Passage Block Start

So let’s take this one. There was a small U.S. contingent, actually, a couple hundred soldiers, in the Kurdish areas, which was a deterrent against a Turkish invasion. If you look at the background, inside Turkey the Turkish government is carrying out extremely harsh repression and massacres of its Kurdish population. This goes way back, incidentally. Turkey invaded Syria already, took over part of Syria, extended the repression there—ethnic cleansing, massacres, and so on. Turkey wants to move on to other Kurdish-dominated areas.
What’s going to happen if they do? Exactly what was predicted: further ethnic cleansing, further massacres. That was being deterred by a small U.S. contingent, which had basically no other function except backing up the Kurdish war against ISIS.
“Overcoming the environmental crisis is going to have to be done within some form of existing institutions. It doesn’t mean that, on the side, you shouldn’t be trying to change them.”
Trump likes to say that he defeated ISIS. Actually, it’s the Kurds who defeated ISIS, with some American support in the back. There were 11,000 Kurds, men and women, killed in the fight, [and] six Americans. The U.S. Special Forces were backing up the fight and U.S. airpower was, of course, used, but the fighting on the ground was the Kurds. They’re the ones who, with a tweet in the morning, Trump decided to just hand over to their bitter enemies, to Turkey and to the Assad government.
Fortunately for them, Russia moved in. You’re not supposed to say anything nice about Russia here, but in that region they happen to be the moderating force that’s leading to some kind of diplomatic settlement. Maybe we don’t like it, but it’s a lot better than continuing this horrendous war, which is destroying Syria. And the Russians apparently have moved in to restrict the Turkish invasion. So maybe it won’t be as bad as forecast, but it’s already pretty bad.
I don’t see any problem with having a deterrent U.S. force there at the time. I think we should be careful not to turn our principles into kind of like a catechism that applies no matter what the circumstances.
Q: This isn’t the first time the U.S. has betrayed the Kurds.
Chomsky: Oh, God, no. It’s practically a qualification for a President. Take Reagan, for example. When Saddam Hussein, whom the U.S. was supporting at the time, carried out major massacres of Kurds in northern Iraq, chemical warfare attacks killing hundreds, thousands of people, Reagan tried to deflect the blame to Iran. When Congress was trying to react in some way, Reagan actually vetoed their effort to react.
Then later, when the U.S. decided to invade Iraq, they used this massacre of the Kurds as part of the basis for the invasion [saying,] “How can we let somebody like that survive, who has carried out the Halabja massacre with chemical weapons?” The cynicism is unbelievable.
Take Clinton, in the 1990s. The Turkish repression of the Kurds inside Turkey has a very ugly history. The peak of the repression was in the 1990s. How did the Clinton Administration react? By sharply increasing the flow of military aid to the Turkish government that was carrying out the atrocities. In 1997, the peak of the atrocities, Clinton sent more aid in that one year than all of U.S. military aid to Turkey from the beginning of the Cold War up to the onset of the counterinsurgency.
Q: The population here in the U.S., we’re told repeatedly, is polarized. What do you think about someone who has a media diet of Fox and Breitbart News and Infowars and Red State and Newsmax and all those other very narrow points of view? How do you reach those people?

Passage Block End

§ What the task requires:
In the interview, how many Kurds and how many Americans were killed fighting ISIS?

Exercise data Block Start

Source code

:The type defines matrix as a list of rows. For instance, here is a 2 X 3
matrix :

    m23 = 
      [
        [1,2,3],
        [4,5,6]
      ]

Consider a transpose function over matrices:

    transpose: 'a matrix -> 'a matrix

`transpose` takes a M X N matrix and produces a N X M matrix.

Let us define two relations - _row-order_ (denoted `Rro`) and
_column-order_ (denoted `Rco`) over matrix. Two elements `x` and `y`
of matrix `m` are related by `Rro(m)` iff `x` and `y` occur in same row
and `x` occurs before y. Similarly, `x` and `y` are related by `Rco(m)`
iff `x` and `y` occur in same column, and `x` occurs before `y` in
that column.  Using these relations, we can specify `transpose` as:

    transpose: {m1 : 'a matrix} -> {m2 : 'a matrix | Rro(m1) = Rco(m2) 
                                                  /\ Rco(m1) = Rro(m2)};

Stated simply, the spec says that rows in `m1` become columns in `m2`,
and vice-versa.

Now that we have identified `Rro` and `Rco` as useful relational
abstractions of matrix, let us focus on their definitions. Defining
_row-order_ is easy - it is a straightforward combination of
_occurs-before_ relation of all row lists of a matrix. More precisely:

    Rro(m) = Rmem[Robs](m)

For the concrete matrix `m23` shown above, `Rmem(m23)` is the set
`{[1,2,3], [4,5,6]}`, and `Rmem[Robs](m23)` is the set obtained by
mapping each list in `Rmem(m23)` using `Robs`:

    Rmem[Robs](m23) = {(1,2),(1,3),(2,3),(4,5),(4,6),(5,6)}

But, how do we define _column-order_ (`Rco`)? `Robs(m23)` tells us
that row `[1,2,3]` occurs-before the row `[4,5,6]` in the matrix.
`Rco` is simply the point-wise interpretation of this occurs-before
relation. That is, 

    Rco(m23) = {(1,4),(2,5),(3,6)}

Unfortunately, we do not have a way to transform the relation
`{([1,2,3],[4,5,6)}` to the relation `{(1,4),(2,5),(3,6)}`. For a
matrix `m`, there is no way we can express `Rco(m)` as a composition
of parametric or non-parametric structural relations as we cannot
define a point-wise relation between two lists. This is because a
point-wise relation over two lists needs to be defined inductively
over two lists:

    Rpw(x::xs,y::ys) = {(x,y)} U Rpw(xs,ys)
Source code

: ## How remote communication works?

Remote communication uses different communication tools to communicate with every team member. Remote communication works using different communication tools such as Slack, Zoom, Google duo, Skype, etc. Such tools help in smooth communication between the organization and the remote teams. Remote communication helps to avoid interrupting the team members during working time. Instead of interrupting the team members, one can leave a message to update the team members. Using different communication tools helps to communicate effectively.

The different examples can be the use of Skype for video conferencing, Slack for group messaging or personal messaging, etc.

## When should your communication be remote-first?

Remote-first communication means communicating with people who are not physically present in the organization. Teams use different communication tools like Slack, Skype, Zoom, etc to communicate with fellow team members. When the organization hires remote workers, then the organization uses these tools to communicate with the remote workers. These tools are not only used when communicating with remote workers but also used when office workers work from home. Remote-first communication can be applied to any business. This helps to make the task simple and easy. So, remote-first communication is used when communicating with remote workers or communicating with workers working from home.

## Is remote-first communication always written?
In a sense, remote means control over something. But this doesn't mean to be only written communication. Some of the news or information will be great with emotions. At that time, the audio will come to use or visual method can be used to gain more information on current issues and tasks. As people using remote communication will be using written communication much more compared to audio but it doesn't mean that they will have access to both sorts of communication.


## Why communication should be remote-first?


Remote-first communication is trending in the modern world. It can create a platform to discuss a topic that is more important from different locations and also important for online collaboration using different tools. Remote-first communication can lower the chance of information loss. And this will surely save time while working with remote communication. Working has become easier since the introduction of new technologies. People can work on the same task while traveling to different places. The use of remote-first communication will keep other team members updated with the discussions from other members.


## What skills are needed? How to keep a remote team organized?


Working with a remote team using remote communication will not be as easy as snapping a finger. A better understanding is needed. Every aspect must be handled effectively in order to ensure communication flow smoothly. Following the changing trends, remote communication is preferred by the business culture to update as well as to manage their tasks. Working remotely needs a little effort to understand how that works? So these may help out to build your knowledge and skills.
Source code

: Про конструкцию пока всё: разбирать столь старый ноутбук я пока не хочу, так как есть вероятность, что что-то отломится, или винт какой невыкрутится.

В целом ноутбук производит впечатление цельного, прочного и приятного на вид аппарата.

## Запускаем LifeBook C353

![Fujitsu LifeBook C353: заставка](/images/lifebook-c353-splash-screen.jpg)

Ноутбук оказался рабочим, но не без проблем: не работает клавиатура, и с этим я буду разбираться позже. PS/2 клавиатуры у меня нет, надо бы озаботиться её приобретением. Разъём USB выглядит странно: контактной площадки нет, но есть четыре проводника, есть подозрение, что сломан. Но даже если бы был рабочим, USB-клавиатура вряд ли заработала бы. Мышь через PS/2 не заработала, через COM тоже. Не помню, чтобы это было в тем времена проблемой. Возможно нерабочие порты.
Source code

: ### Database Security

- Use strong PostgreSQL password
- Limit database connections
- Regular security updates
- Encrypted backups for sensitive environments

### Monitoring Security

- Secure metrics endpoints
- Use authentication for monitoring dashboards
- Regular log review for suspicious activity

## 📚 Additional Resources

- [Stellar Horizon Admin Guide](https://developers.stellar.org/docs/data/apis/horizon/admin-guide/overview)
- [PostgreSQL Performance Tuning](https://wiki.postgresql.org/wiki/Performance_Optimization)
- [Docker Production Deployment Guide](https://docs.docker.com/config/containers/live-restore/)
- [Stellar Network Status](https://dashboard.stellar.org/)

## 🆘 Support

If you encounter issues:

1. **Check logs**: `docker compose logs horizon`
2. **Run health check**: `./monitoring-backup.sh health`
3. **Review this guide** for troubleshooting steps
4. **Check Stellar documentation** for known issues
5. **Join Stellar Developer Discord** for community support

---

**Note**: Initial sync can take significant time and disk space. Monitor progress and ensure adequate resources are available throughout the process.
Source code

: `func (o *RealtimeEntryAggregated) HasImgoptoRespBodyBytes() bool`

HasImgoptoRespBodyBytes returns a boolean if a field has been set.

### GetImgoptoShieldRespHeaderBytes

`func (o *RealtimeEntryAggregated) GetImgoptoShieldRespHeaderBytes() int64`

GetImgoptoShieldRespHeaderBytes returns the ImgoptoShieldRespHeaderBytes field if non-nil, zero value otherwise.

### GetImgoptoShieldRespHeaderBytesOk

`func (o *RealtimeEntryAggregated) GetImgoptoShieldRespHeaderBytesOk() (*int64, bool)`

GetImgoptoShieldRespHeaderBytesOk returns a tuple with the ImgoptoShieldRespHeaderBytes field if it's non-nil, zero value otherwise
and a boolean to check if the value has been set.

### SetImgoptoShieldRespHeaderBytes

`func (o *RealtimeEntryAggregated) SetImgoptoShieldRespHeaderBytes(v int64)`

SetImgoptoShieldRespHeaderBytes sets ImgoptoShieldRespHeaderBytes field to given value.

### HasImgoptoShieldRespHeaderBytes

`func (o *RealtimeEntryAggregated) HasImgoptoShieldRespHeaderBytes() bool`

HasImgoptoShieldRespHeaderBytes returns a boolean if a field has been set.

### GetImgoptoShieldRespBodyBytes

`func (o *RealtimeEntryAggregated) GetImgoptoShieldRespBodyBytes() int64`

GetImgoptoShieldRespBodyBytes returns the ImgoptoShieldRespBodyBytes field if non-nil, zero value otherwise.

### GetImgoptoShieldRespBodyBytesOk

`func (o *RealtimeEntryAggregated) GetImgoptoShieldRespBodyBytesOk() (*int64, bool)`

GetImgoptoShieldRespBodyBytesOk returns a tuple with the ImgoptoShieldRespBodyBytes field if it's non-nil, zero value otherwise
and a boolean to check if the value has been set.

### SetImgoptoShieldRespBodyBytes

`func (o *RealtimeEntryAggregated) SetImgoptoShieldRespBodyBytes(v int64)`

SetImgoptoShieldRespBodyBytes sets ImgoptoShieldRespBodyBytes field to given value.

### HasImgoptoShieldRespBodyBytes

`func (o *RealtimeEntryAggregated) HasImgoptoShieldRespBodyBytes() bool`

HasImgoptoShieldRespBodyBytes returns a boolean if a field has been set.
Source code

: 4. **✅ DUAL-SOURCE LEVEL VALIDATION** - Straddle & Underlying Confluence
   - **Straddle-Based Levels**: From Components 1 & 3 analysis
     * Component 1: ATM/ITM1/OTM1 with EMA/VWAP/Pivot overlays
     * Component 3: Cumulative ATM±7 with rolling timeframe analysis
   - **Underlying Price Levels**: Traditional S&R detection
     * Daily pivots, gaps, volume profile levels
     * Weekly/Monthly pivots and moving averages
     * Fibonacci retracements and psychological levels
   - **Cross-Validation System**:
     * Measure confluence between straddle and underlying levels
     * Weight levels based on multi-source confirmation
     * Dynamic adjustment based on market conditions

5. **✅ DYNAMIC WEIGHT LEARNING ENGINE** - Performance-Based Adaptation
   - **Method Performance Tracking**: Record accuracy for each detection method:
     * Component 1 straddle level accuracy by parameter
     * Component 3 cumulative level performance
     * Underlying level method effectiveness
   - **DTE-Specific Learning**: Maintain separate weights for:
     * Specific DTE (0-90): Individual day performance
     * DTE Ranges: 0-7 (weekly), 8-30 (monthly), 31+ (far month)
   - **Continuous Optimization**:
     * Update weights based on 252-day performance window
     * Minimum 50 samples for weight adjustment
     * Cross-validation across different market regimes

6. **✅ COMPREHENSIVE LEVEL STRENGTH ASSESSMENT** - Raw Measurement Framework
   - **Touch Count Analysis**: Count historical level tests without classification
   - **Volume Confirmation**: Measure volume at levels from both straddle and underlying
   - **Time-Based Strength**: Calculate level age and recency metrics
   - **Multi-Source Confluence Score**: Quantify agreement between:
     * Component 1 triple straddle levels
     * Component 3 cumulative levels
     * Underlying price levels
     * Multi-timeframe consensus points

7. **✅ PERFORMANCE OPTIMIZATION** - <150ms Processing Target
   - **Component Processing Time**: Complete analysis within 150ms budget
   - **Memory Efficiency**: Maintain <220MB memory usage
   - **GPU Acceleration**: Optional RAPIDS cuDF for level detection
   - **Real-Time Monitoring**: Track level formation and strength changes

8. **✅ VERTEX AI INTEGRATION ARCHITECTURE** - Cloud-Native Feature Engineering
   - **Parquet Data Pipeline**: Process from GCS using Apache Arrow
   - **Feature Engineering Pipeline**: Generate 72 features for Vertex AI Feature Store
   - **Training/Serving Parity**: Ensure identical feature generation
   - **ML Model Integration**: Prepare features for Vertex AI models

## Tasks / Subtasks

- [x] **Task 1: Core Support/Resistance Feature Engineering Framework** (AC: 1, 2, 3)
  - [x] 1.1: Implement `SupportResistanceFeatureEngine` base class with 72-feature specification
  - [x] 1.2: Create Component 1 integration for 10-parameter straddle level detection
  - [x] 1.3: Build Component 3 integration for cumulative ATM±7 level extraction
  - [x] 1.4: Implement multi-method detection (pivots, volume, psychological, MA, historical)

Exercise data Block End

§ Task solution:
About 11,000 Kurds, men and women, and six Americans.